This is what Dell Technologies terms resilience debt, the accumulation of operational risk created when recovery readiness does not keep pace with the growing complexity and sophistication of cyberthreats. The newly-expanded Dell Global Cyber Resilience Insights research further indicates this debt is widespread and accelerating.
On paper, global organisations often appear confident in their cyber resilience, with nearly 99% of survey participants reporting a formal cyber resilience strategy. However, the research findings reveal a more complicated reality. Despite this stated confidence, 74% of IT leaders in Asia-Pacific and Japan believe their executives are overestimating readiness. That mismatch isn’t an abstract philosophical disagreement – it’s a leading indicator of resilience debt, Dell said.
The problem is when leaders believe they are more prepared than they are, they stop asking the deeper operational questions:
• When was the last recovery test?
• Did the company validate our backups – or just assume they’re clean?
• Has the organisation tried restoring in a Zero-Trust or clean-room environment?
• Is it protecting the recovery path with the same rigour as the production path?
When these questions go unasked, recovery readiness decays instead of being refreshed, and resilience debt accumulates, Dell said. Based on global results, Dell observed several patterns that create resilience debt:
Testing frequency declines, but risk increases
Organisations that test recovery monthly or more achieve a 61% success rate. The longer organisations go without testing, the wider the resilience gap grows – quietly, predictably, and dangerously.

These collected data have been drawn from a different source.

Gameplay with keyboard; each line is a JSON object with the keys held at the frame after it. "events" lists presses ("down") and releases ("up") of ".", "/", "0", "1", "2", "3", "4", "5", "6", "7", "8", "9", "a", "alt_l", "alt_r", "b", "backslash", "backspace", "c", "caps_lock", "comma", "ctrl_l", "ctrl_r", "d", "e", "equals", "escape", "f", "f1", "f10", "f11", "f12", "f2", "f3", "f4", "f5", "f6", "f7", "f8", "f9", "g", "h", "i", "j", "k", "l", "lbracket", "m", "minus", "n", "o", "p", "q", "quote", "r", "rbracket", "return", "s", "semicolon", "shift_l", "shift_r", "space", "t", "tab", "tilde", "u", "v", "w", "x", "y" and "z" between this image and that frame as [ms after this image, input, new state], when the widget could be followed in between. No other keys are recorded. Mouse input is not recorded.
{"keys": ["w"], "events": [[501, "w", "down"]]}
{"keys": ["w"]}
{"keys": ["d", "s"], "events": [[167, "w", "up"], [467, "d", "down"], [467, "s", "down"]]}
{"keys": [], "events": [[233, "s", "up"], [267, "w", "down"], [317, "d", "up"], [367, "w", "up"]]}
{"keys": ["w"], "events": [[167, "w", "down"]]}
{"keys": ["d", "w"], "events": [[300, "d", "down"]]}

Backups age into “assumed trust”
Global respondents admit that attackers increasingly target backup systems – corrupting snapshots, manipulating catalogues, and exploiting configuration drift. Yet many organisations still treat backups as sacred and immutable, rather than as assets requiring testing and validation.
Documentation stays static while environments change
Playbooks age. Personnel turnover. Infrastructure evolves. But resilience plans often lag by months – sometimes years. Every change that isn’t reflected in the recovery strategy adds to resilience debt.
Prevention overshadows recovery preparedness
Nearly eight in 10 (78%) of global organisations invest more in preventing attacks than in preparing to recover from them. That imbalance leaves recovery underfunded, untested, and underprioritised – even as attackers shift upstream to compromise recovery paths directly. Prevention-only strategies don’t eliminate resilience debt; they accelerate it.
Resilience debt is more dangerous than security debt, Dell emphasised. Security debt (unpatched vulnerabilities, outdated controls) is widely recognised, but resilience debt remains hidden until the worst possible moment: when the organisation actually needs to recover. At that stage:
• It’s too late to test.
• Too late to update playbooks.
• Too late to discover corrupted backups.
• Too late to improvise new recovery workflows.
Resilience debt reveals itself suddenly – through extended downtime, missed recovery time objectives (RTOs) and recovery point objectives (RPOs), and recovery failures that catch leaders off guard, Dell pointed out. Dell’s global research shows that 55% of organisations did not recover as effectively as planned during their most recent incident or drill, highlighting the pervasive impact of resilience debt.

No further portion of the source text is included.